The FBI operation unraveled a criminal structure that had tentacles across the Vegas casino operation. The case went to court in 1981, two years after the Ramada hotel group took over the Tropicana. In July of that year, several Kansas City mobsters, who skimmed gambling dollars from casinos they had become secret shareholders in after securing pension fund loans from the Teamsters union, were convicted and sentenced to 30 years in prison.
The home of the Athletics
Bally’s Corporation acquired the Tropicana in 2022 for $148 million. The group has not disclosed in detail what plans it has for the 14-hectare site. For the time being, it will continue to pay the $10 million annual rent to the real estate group that owns the land.
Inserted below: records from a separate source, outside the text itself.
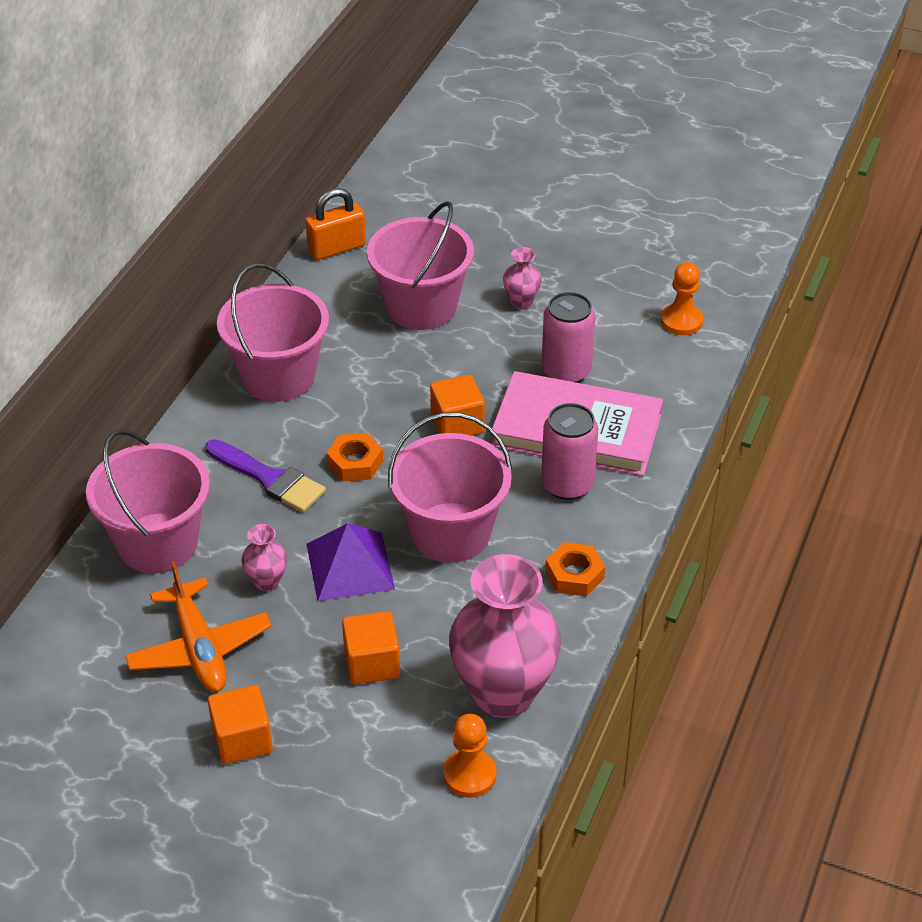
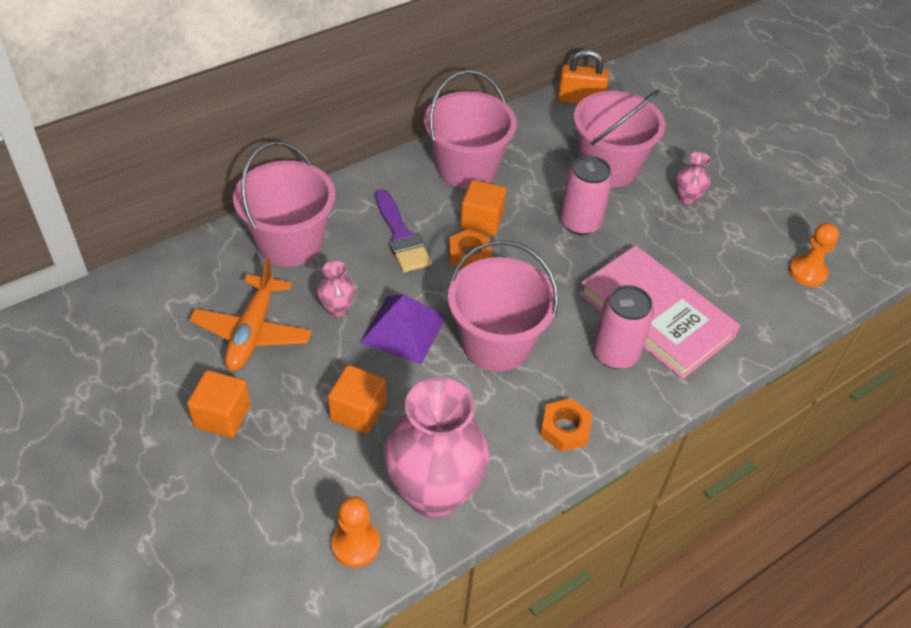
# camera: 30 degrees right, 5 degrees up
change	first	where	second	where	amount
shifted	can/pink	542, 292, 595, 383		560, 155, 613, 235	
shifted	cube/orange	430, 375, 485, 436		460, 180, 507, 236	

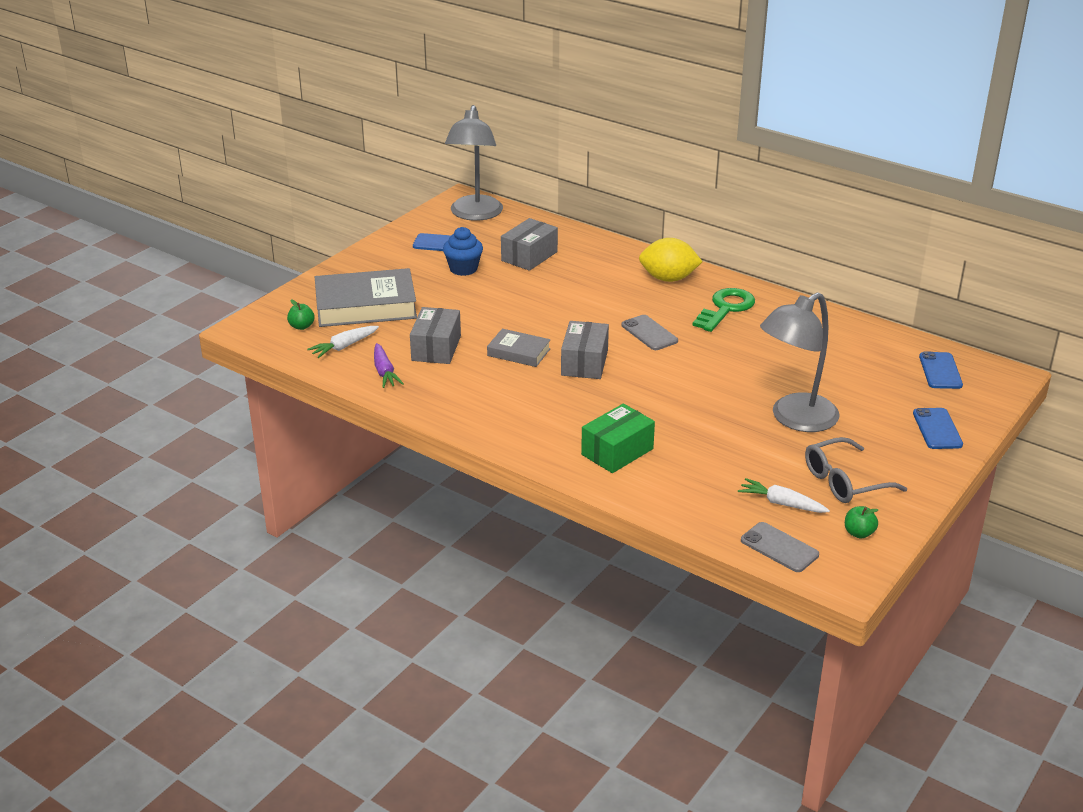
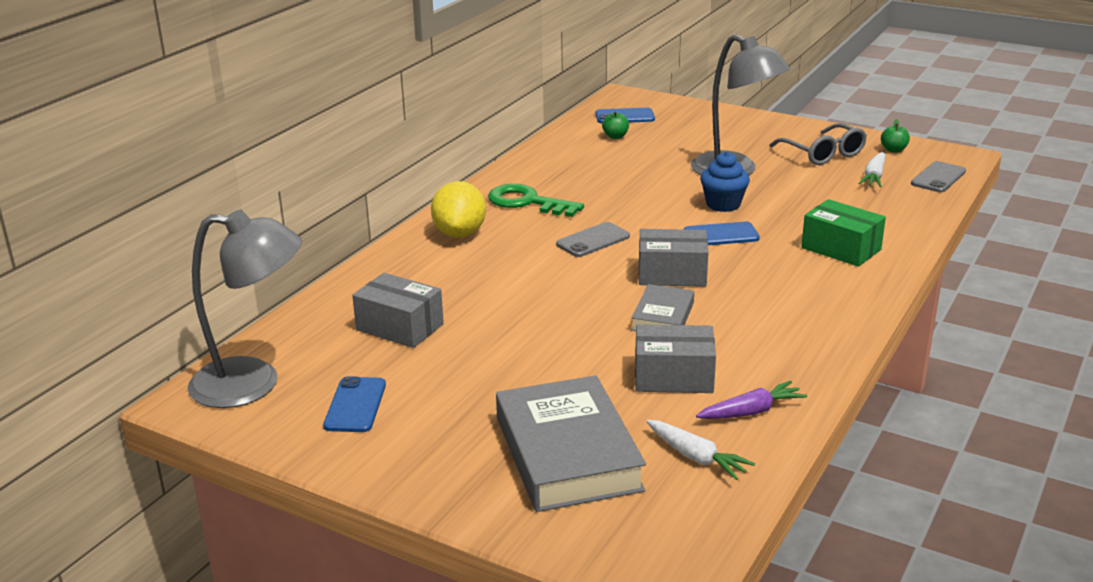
# camera: 95 degrees left, 5 degrees down
change	first	where	second	where	amount
shifted	cupcake/blue	443, 227, 483, 276		700, 152, 750, 212	
shifted	apple/green	287, 299, 314, 330		602, 112, 629, 139	
shifted	phone/blue	913, 408, 963, 449		684, 222, 760, 245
Bally’s has not ruled out the construction of a new casino once the baseball stadium is completed in 2028.
The new home of the Athletics will have a capacity of 33,000. Construction on the stadium will begin in April 2025 and will cost $1.5 billion. The building has caused some controversy among the city’s residents, as part of the cost will be met with public money. Local legislators last year approved a trust fund that aims to contribute $380 million in taxpayer dollars to the stadium.
The owners of the Athletics, known simply as the A’s, will spend the remainder of the year analyzing and studying designs for the future stadium. Major League Baseball approved the franchise’s move last November. The A’s, immortalized in the movie Moneyball (2011) starring Brad Pitt, have not reached a World Series since 1990.
The demise of the Tropicana will usher in a new era for Las Vegas, the sports oasis of the American West. With the arrival of an MLB team, only an NBA team is needed for the city to have a representative of all the country’s major sports. In the urban landscape where the casino can be seen today is the Allegiant Stadium of the Las Vegas Raiders NFL team, which also left Oakland four years ago, and the T-Mobile Arena of the Golden Knights, the professional ice hockey team who won the NHL championship in 2023.